* **Your objective**
Show every line in the records below that contains the word "recoverWith".

[Stored data]
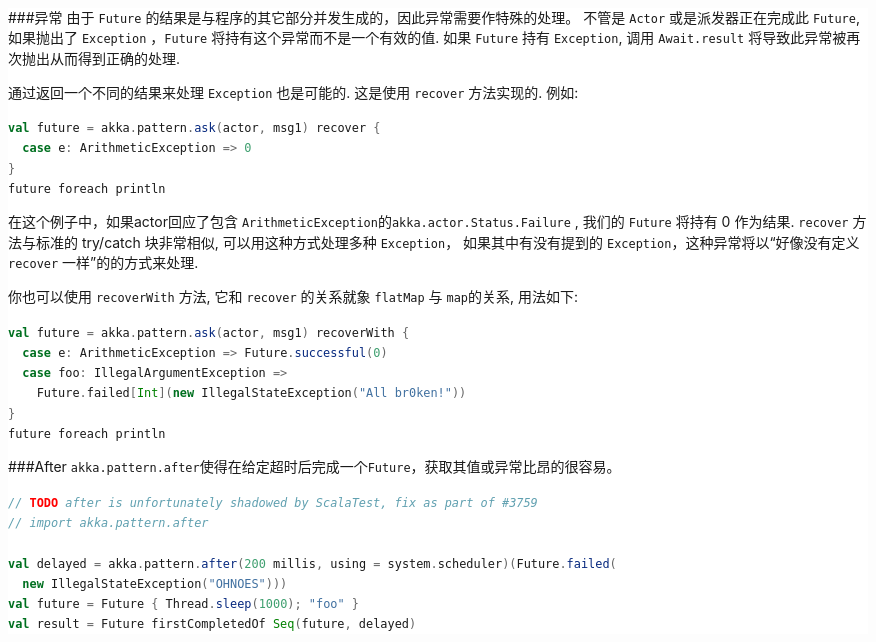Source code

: ###异常
由于 ``Future`` 的结果是与程序的其它部分并发生成的，因此异常需要作特殊的处理。 不管是 ``Actor`` 或是派发器正在完成此 ``Future``, 如果抛出了 ``Exception`` ，``Future`` 将持有这个异常而不是一个有效的值. 如果 ``Future`` 持有 ``Exception``, 调用 ``Await.result`` 将导致此异常被再次抛出从而得到正确的处理.

通过返回一个不同的结果来处理 ``Exception`` 也是可能的. 这是使用 ``recover`` 方法实现的. 例如:

```scala
val future = akka.pattern.ask(actor, msg1) recover {
  case e: ArithmeticException => 0
}
future foreach println
```

在这个例子中，如果actor回应了包含 ``ArithmeticException``的``akka.actor.Status.Failure`` , 我们的 ``Future`` 将持有 0 作为结果. ``recover`` 方法与标准的 try/catch 块非常相似, 可以用这种方式处理多种 ``Exception``， 如果其中有没有提到的 ``Exception``，这种异常将以“好像没有定义 ``recover`` 一样”的的方式来处理.

你也可以使用 ``recoverWith`` 方法, 它和 ``recover`` 的关系就象 ``flatMap`` 与 ``map``的关系, 用法如下:

```scala
val future = akka.pattern.ask(actor, msg1) recoverWith {
  case e: ArithmeticException => Future.successful(0)
  case foo: IllegalArgumentException =>
    Future.failed[Int](new IllegalStateException("All br0ken!"))
}
future foreach println
```

###After
``akka.pattern.after``使得在给定超时后完成一个``Future``，获取其值或异常比昂的很容易。

```scala
// TODO after is unfortunately shadowed by ScalaTest, fix as part of #3759
// import akka.pattern.after

val delayed = akka.pattern.after(200 millis, using = system.scheduler)(Future.failed(
  new IllegalStateException("OHNOES")))
val future = Future { Thread.sleep(1000); "foo" }
val result = Future firstCompletedOf Seq(future, delayed)
```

* **Answer box**
你也可以使用 ``recoverWith`` 方法, 它和 ``recover`` 的关系就象 ``flatMap`` 与 ``map``的关系, 用法如下:
val future = akka.pattern.ask(actor, msg1) recoverWith {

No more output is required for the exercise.